Task item >>
Only a number is expected: how many lines in the entries that follow contain the word "paper"?

The input >>
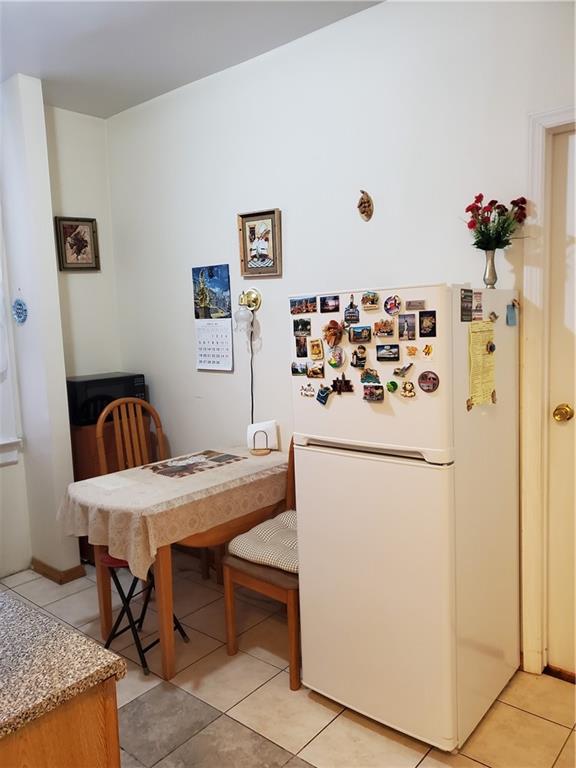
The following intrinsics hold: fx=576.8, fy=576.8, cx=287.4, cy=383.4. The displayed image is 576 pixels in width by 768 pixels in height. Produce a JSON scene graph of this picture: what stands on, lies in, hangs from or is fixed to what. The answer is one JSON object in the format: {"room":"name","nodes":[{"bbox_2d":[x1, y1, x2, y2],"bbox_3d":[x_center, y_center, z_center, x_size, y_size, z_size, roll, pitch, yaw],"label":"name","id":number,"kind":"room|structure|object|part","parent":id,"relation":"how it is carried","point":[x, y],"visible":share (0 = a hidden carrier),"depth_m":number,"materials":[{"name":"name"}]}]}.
{"room":"kitchen","nodes":[
{"label":"kitchen","id":0,"kind":"room"},
{"bbox_2d":[0,72,80,582],"bbox_3d":[-1.635,-0.262,3.355,0.619,2.881,0.444,3,9,40],"label":"left wall","id":1,"kind":"structure","parent":0,"point":[62,381],"depth_m":3.32,"materials":[{"name":"white paint"}]},
{"bbox_2d":[0,236,22,465],"bbox_3d":[-2.094,-0.308,2.981,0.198,1.764,1.291,3,9,40],"label":"window","id":2,"kind":"structure","parent":1,"relation":"in","point":[15,459],"depth_m":3.43,"materials":[{"name":"white"}]},
{"bbox_2d":[12,297,27,323],"bbox_3d":[-1.564,-0.435,3.365,0.161,0.200,0.027,3,9,40],"label":"ornament","id":3,"kind":"object","parent":1,"relation":"attached to","point":[19,317],"visible":0.99,"depth_m":3.36,"materials":[{"name":"blue"}]},
{"bbox_2d":[31,558,83,584],"bbox_3d":[-1.455,1.118,3.578,0.540,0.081,0.234,3,9,40],"label":"baseboard","id":4,"kind":"structure","parent":1,"relation":"attached to","point":[45,573],"depth_m":3.43,"materials":[{"name":"brown wood"}]},
{"bbox_2d":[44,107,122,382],"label":"back wall","id":5,"kind":"structure","parent":0,"point":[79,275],"depth_m":3.83,"materials":[{"name":"paint"}]},
{"bbox_2d":[54,216,99,270],"bbox_3d":[-1.380,-0.914,3.790,0.035,0.351,0.256,3,9,40],"label":"framed picture","id":6,"kind":"object","parent":5,"relation":"attached to","point":[72,225],"visible":1,"depth_m":3.78,"materials":[{"name":"brown wood"}]},
{"bbox_2d":[0,0,382,118],"bbox_3d":[-0.517,-1.501,0.917,5.296,0.104,3.988,3,9,40],"label":"ceiling","id":7,"kind":"structure","parent":0,"point":[43,65],"depth_m":2.79,"materials":[{"name":"white paint"}]},
{"bbox_2d":[0,559,575,767],"bbox_3d":[-0.566,1.455,1.244,5.127,0.100,4.342,3,9,40],"label":"floor","id":8,"kind":"structure","parent":0,"point":[312,749],"depth_m":2.28,"materials":[{"name":"beige tile"}]},
{"bbox_2d":[0,678,121,767],"bbox_3d":[-0.965,1.016,1.197,1.110,0.859,0.812,3,9,40],"label":"kitchen cabinet","id":9,"kind":"object","parent":8,"relation":"on","point":[116,760],"visible":0.5,"depth_m":1.08,"materials":[{"name":"brown wood"}]},
{"bbox_2d":[0,593,126,740],"bbox_3d":[-1.033,0.598,1.045,1.109,0.036,1.062,3,9,40],"label":"granite countertop","id":10,"kind":"structure","parent":9,"relation":"on","point":[105,652],"depth_m":1.14,"materials":[{"name":"stone"}]},
{"bbox_2d":[68,421,158,564],"bbox_3d":[-1.175,0.679,3.802,0.427,0.873,0.515,3,9,40],"label":"wooden cabinet","id":11,"kind":"object","parent":8,"relation":"on","point":[78,480],"visible":0.2,"depth_m":3.54,"materials":[{"name":"brown wood"}]},
{"bbox_2d":[66,372,147,426],"bbox_3d":[-1.190,0.094,3.714,0.471,0.275,0.373,-7,8,-37],"label":"microwave","id":12,"kind":"object","parent":11,"relation":"on","point":[79,397],"visible":0.73,"depth_m":3.54,"materials":[{"name":"black plastic"}]},
{"bbox_2d":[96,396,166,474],"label":"wooden chair","id":13,"kind":"object","parent":8,"relation":"on","point":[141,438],"visible":0.4,"depth_m":3.39,"materials":[{"name":"brown wood"}]},
{"bbox_2d":[100,551,188,676],"bbox_3d":[-0.687,0.999,2.665,0.315,0.516,0.317,1,7,23],"label":"folding stool","id":14,"kind":"object","parent":8,"relation":"on","point":[108,557],"visible":0.53,"depth_m":2.58,"materials":[{"name":"black metal"}]},
{"bbox_2d":[60,447,288,678],"bbox_3d":[-0.476,0.831,2.898,0.739,0.761,1.081,3,9,40],"label":"dining table","id":15,"kind":"object","parent":8,"relation":"on","point":[162,586],"visible":0.52,"depth_m":2.54,"materials":[{"name":"brown wood"}]},
{"bbox_2d":[54,446,290,580],"bbox_3d":[-0.486,0.593,2.845,0.662,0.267,1.147,3,9,40],"label":"tablecloth","id":16,"kind":"object","parent":15,"relation":"on","point":[157,475],"visible":0.7,"depth_m":2.55,"materials":[{"name":"beige fabric"}]},
{"bbox_2d":[141,450,244,478],"bbox_3d":[-0.481,0.408,2.989,0.302,0.004,0.433,3,9,40],"label":"placemat","id":17,"kind":"object","parent":16,"relation":"on","point":[160,473],"visible":0.98,"depth_m":2.96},
{"bbox_2d":[248,420,277,452],"bbox_3d":[-0.138,0.291,3.197,0.131,0.165,0.121,3,9,40],"label":"napkin holder","id":18,"kind":"object","parent":16,"relation":"on","point":[260,426],"visible":0.89,"depth_m":3.18,"materials":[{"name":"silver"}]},
{"bbox_2d":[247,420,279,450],"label":"napkins","id":19,"kind":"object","parent":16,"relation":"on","point":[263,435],"visible":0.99,"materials":[{"name":"white paper"}]},
{"bbox_2d":[222,441,299,691],"bbox_3d":[0.030,0.695,2.607,0.484,1.058,0.535,3,9,40],"label":"wooden chair","id":20,"kind":"object","parent":8,"relation":"on","point":[263,584],"visible":0.33,"depth_m":2.46,"materials":[{"name":"brown wood"}]},
{"bbox_2d":[228,509,298,574],"bbox_3d":[0.031,0.705,2.609,0.442,0.103,0.463,3,9,40],"label":"seat cushion","id":21,"kind":"object","parent":20,"relation":"on","point":[239,541],"visible":0.49,"depth_m":2.51,"materials":[{"name":"fabric"}]},
{"bbox_2d":[291,283,522,753],"bbox_3d":[0.490,0.439,2.315,0.650,1.581,0.714,3,9,40],"label":"refrigerator","id":22,"kind":"object","parent":8,"relation":"on","point":[356,460],"visible":0.95,"depth_m":2.04,"materials":[{"name":"white metal"}]},
{"bbox_2d":[291,361,307,375],"bbox_3d":[0.051,-0.058,2.282,0.083,0.050,0.023,3,9,40],"label":"magnet","id":23,"kind":"object","parent":22,"relation":"attached to","point":[295,370],"visible":0.98,"depth_m":2.28},
{"bbox_2d":[295,336,307,356],"bbox_3d":[0.055,-0.140,2.252,0.052,0.073,0.014,3,9,40],"label":"magnet","id":24,"kind":"object","parent":22,"relation":"attached to","point":[298,354],"visible":0.97,"depth_m":2.25},
{"bbox_2d":[292,318,311,334],"bbox_3d":[0.058,-0.224,2.285,0.083,0.057,0.023,3,9,40],"label":"magnet","id":25,"kind":"object","parent":22,"relation":"attached to","point":[296,328],"visible":0.98,"depth_m":2.28,"materials":[{"name":"black"}]},
{"bbox_2d":[290,296,317,314],"bbox_3d":[0.064,-0.304,2.252,0.120,0.057,0.025,3,9,40],"label":"magnet","id":26,"kind":"object","parent":22,"relation":"attached to","point":[314,300],"visible":0.98,"depth_m":2.25},
{"bbox_2d":[299,383,314,396],"bbox_3d":[0.078,0.026,2.272,0.078,0.049,0.021,3,9,40],"label":"magnet","id":27,"kind":"object","parent":22,"relation":"attached to","point":[310,391],"visible":0.97,"depth_m":2.27},
{"bbox_2d":[307,362,324,377],"bbox_3d":[0.110,-0.051,2.249,0.083,0.054,0.026,3,9,40],"label":"magnet","id":28,"kind":"object","parent":22,"relation":"attached to","point":[314,370],"visible":0.97,"depth_m":2.25},
{"bbox_2d":[309,339,323,359],"bbox_3d":[0.113,-0.131,2.243,0.066,0.073,0.020,3,9,40],"label":"magnet","id":29,"kind":"object","parent":22,"relation":"attached to","point":[315,349],"visible":0.97,"depth_m":2.24},
{"bbox_2d":[316,386,330,404],"bbox_3d":[0.138,0.043,2.208,0.067,0.062,0.027,3,9,40],"label":"magnet","id":30,"kind":"object","parent":22,"relation":"attached to","point":[320,399],"visible":0.98,"depth_m":2.21,"materials":[{"name":"blue"}]},
{"bbox_2d":[320,295,339,312],"bbox_3d":[0.164,-0.309,2.229,0.082,0.056,0.018,3,9,40],"label":"magnet","id":31,"kind":"object","parent":22,"relation":"attached to","point":[334,299],"visible":0.97,"depth_m":2.23},
{"bbox_2d":[322,320,343,346],"bbox_3d":[0.167,-0.185,2.158,0.090,0.093,0.037,3,9,40],"label":"magnet","id":32,"kind":"object","parent":22,"relation":"attached to","point":[329,333],"visible":0.98,"depth_m":2.15},
{"bbox_2d":[326,346,344,368],"bbox_3d":[0.180,-0.099,2.199,0.076,0.079,0.024,3,9,40],"label":"magnet","id":33,"kind":"object","parent":22,"relation":"attached to","point":[331,362],"visible":0.97,"depth_m":2.20},
{"bbox_2d":[330,376,353,393],"bbox_3d":[0.201,0.006,2.160,0.091,0.061,0.027,3,9,40],"label":"magnet","id":34,"kind":"object","parent":22,"relation":"attached to","point":[334,384],"visible":0.98,"depth_m":2.16},
{"bbox_2d":[344,296,359,323],"bbox_3d":[0.242,-0.271,2.164,0.075,0.080,0.026,3,9,40],"label":"magnet","id":35,"kind":"object","parent":22,"relation":"attached to","point":[355,310],"visible":0.98,"depth_m":2.16},
{"bbox_2d":[351,345,367,367],"bbox_3d":[0.266,-0.101,2.139,0.068,0.073,0.024,3,9,40],"label":"magnet","id":36,"kind":"object","parent":22,"relation":"attached to","point":[361,358],"visible":0.97,"depth_m":2.14},
{"bbox_2d":[348,325,371,343],"bbox_3d":[0.266,-0.181,2.123,0.096,0.058,0.025,3,9,40],"label":"magnet","id":37,"kind":"object","parent":22,"relation":"attached to","point":[353,339],"visible":0.96,"depth_m":2.12},
{"bbox_2d":[360,290,379,309],"bbox_3d":[0.302,-0.303,2.107,0.073,0.063,0.025,3,9,40],"label":"magnet","id":38,"kind":"object","parent":22,"relation":"attached to","point":[364,299],"visible":0.97,"depth_m":2.10},
{"bbox_2d":[360,368,380,384],"bbox_3d":[0.297,-0.025,2.075,0.085,0.053,0.027,3,9,40],"label":"magnet","id":39,"kind":"object","parent":22,"relation":"attached to","point":[364,379],"visible":0.98,"depth_m":2.08},
{"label":"freezer door","id":40,"kind":"part","parent":22,"relation":"part of","materials":[{"name":"white metal"}]},
{"bbox_2d":[362,384,384,401],"bbox_3d":[0.302,0.032,2.030,0.086,0.050,0.027,3,9,40],"label":"magnet","id":41,"kind":"object","parent":22,"relation":"attached to","point":[364,397],"visible":0.97,"depth_m":2.03},
{"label":"door","id":42,"kind":"part","parent":22,"relation":"part of","materials":[{"name":"white metal"}]},
{"bbox_2d":[374,318,394,336],"bbox_3d":[0.347,-0.200,2.074,0.082,0.057,0.025,3,9,40],"label":"magnet","id":43,"kind":"object","parent":22,"relation":"attached to","point":[383,329],"visible":0.97,"depth_m":2.07},
{"bbox_2d":[375,343,399,360],"bbox_3d":[0.359,-0.111,2.073,0.104,0.053,0.018,3,9,40],"label":"magnet","id":44,"kind":"object","parent":22,"relation":"attached to","point":[386,349],"visible":0.96,"depth_m":2.07},
{"bbox_2d":[386,380,397,392],"bbox_3d":[0.369,0.010,2.045,0.044,0.043,0.021,3,9,40],"label":"magnet","id":45,"kind":"object","parent":22,"relation":"attached to","point":[393,384],"visible":0.97,"depth_m":2.04,"materials":[{"name":"green"}]},
{"bbox_2d":[384,294,401,315],"bbox_3d":[0.377,-0.282,2.075,0.067,0.069,0.023,3,9,40],"label":"magnet","id":46,"kind":"object","parent":22,"relation":"attached to","point":[386,302],"visible":0.97,"depth_m":2.07},
{"bbox_2d":[393,362,413,377],"bbox_3d":[0.404,-0.048,2.022,0.073,0.049,0.027,3,9,40],"label":"magnet","id":47,"kind":"object","parent":22,"relation":"attached to","point":[396,371],"visible":0.98,"depth_m":2.02},
{"bbox_2d":[397,313,415,340],"bbox_3d":[0.420,-0.201,2.035,0.064,0.081,0.012,3,9,40],"label":"magnet","id":48,"kind":"object","parent":22,"relation":"attached to","point":[410,326],"visible":0.96,"depth_m":2.03},
{"bbox_2d":[400,381,415,397],"bbox_3d":[0.415,0.019,1.996,0.057,0.053,0.020,3,9,40],"label":"magnet","id":49,"kind":"object","parent":22,"relation":"attached to","point":[410,391],"visible":0.97,"depth_m":1.99},
{"bbox_2d":[406,345,417,356],"bbox_3d":[0.428,-0.109,1.972,0.047,0.038,0.014,3,9,40],"label":"magnet","id":50,"kind":"object","parent":22,"relation":"attached to","point":[413,350],"visible":0.97,"depth_m":1.97},
{"bbox_2d":[405,299,425,310],"bbox_3d":[0.438,-0.271,1.979,0.068,0.032,0.011,3,9,40],"label":"magnet","id":51,"kind":"object","parent":22,"relation":"attached to","point":[412,305],"visible":0.97,"depth_m":1.98},
{"bbox_2d":[418,310,436,337],"bbox_3d":[0.474,-0.202,1.960,0.061,0.079,0.010,3,9,40],"label":"magnet","id":52,"kind":"object","parent":22,"relation":"attached to","point":[432,328],"visible":0.97,"depth_m":1.96,"materials":[{"name":"black"}]},
{"bbox_2d":[420,343,434,360],"bbox_3d":[0.481,-0.108,1.988,0.052,0.052,0.014,3,9,40],"label":"magnet","id":53,"kind":"object","parent":22,"relation":"attached to","point":[428,350],"visible":0.98,"depth_m":1.99,"materials":[{"name":"yellow"}]},
{"bbox_2d":[417,370,439,392],"bbox_3d":[0.477,-0.006,1.959,0.081,0.069,0.018,3,9,40],"label":"round magnet","id":54,"kind":"object","parent":22,"relation":"attached to","point":[432,378],"visible":0.97,"depth_m":1.96},
{"bbox_2d":[460,288,472,321],"bbox_3d":[0.606,-0.265,1.950,0.010,0.102,0.092,3,9,40],"label":"magnet","id":55,"kind":"object","parent":22,"relation":"attached to","point":[469,296],"visible":0.97,"depth_m":1.94},
{"bbox_2d":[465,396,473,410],"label":"magnet","id":56,"kind":"object","parent":22,"relation":"attached to","point":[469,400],"visible":0.98,"depth_m":2.01},
{"bbox_2d":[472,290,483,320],"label":"magnet","id":57,"kind":"object","parent":22,"relation":"attached to","point":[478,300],"visible":0.94,"depth_m":2.06},
{"bbox_2d":[468,319,494,406],"bbox_3d":[0.691,-0.071,2.046,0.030,0.284,0.205,3,9,40],"label":"yellow paper","id":58,"kind":"object","parent":22,"relation":"attached to","point":[488,389],"visible":0.96,"depth_m":2.04,"materials":[{"name":"yellow paper"}]},
{"bbox_2d":[482,248,497,288],"bbox_3d":[0.791,-0.443,2.256,0.084,0.158,0.083,3,9,40],"label":"vase","id":59,"kind":"object","parent":22,"relation":"on","point":[492,278],"visible":0.88,"depth_m":2.23,"materials":[{"name":"silver metal"}]},
{"bbox_2d":[463,193,527,251],"bbox_3d":[0.798,-0.605,2.225,0.252,0.248,0.229,3,9,40],"label":"flower bouquet","id":60,"kind":"object","parent":59,"relation":"in","point":[473,225],"visible":0.82,"depth_m":2.21,"materials":[{"name":"red plant"}]},
{"bbox_2d":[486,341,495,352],"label":"magnet","id":61,"kind":"object","parent":22,"relation":"attached to","point":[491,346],"visible":0.96,"depth_m":2.10},
{"bbox_2d":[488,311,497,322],"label":"magnet","id":62,"kind":"object","parent":22,"relation":"attached to","point":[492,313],"visible":0.98,"depth_m":2.13},
{"bbox_2d":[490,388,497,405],"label":"magnet","id":63,"kind":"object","parent":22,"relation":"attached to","point":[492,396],"visible":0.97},
{"bbox_2d":[506,300,517,325],"bbox_3d":[0.834,-0.261,2.146,0.028,0.085,0.051,3,9,40],"label":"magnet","id":64,"kind":"object","parent":22,"relation":"attached to","point":[510,318],"visible":0.98,"depth_m":2.14,"materials":[{"name":"blue"}]},
{"bbox_2d":[107,0,574,664],"bbox_3d":[0.614,-0.240,2.605,4.826,2.869,0.135,3,9,40],"label":"back wall","id":65,"kind":"structure","parent":0,"point":[386,10],"depth_m":2.84,"materials":[{"name":"white paint"}]},
{"bbox_2d":[192,265,233,371],"bbox_3d":[-0.449,-0.386,3.424,0.299,0.592,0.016,3,9,40],"label":"wall calendar","id":66,"kind":"object","parent":65,"relation":"attached to","point":[201,284],"visible":0.99,"depth_m":3.42,"materials":[{"name":"paper"}]},
{"bbox_2d":[233,287,261,335],"bbox_3d":[-0.230,-0.405,3.177,0.131,0.247,0.151,3,9,40],"label":"wall lamp","id":67,"kind":"object","parent":65,"relation":"attached to","point":[255,300],"visible":0.99,"depth_m":3.16,"materials":[{"name":"metal"}]},
{"bbox_2d":[249,326,254,423],"bbox_3d":[-0.216,0.058,3.331,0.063,0.736,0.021,3,9,40],"label":"lamp cord","id":68,"kind":"object","parent":67,"relation":"hanging from","point":[252,402],"visible":0.61,"depth_m":3.31,"materials":[{"name":"black plastic"}]},
{"bbox_2d":[237,208,281,277],"bbox_3d":[-0.153,-0.758,3.117,0.286,0.349,0.031,3,9,40],"label":"framed picture","id":69,"kind":"object","parent":65,"relation":"attached to","point":[268,213],"visible":1,"depth_m":3.11},
{"bbox_2d":[357,190,373,220],"bbox_3d":[0.356,-0.822,2.678,0.082,0.138,0.057,3,9,40],"label":"wall ornament","id":70,"kind":"object","parent":65,"relation":"attached to","point":[364,207],"visible":0.99,"depth_m":2.67,"materials":[{"name":"brown"}]},
{"bbox_2d":[521,104,575,671],"bbox_3d":[1.387,0.101,2.055,1.043,2.245,0.181,3,9,40],"label":"door frame","id":71,"kind":"structure","parent":65,"relation":"attached to","point":[538,160],"depth_m":2.27,"materials":[{"name":"white paint"}]},
{"bbox_2d":[545,125,575,678],"bbox_3d":[1.402,0.143,2.007,0.948,2.182,0.108,3,9,40],"label":"door","id":72,"kind":"structure","parent":65,"relation":"in","point":[572,163],"depth_m":2.29,"materials":[{"name":"white paint"}]},
{"bbox_2d":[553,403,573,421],"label":"door knob","id":73,"kind":"object","parent":72,"relation":"attached to","point":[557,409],"visible":0.94,"depth_m":2.23,"materials":[{"name":"gold metal"}]}
]}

Written response >>
3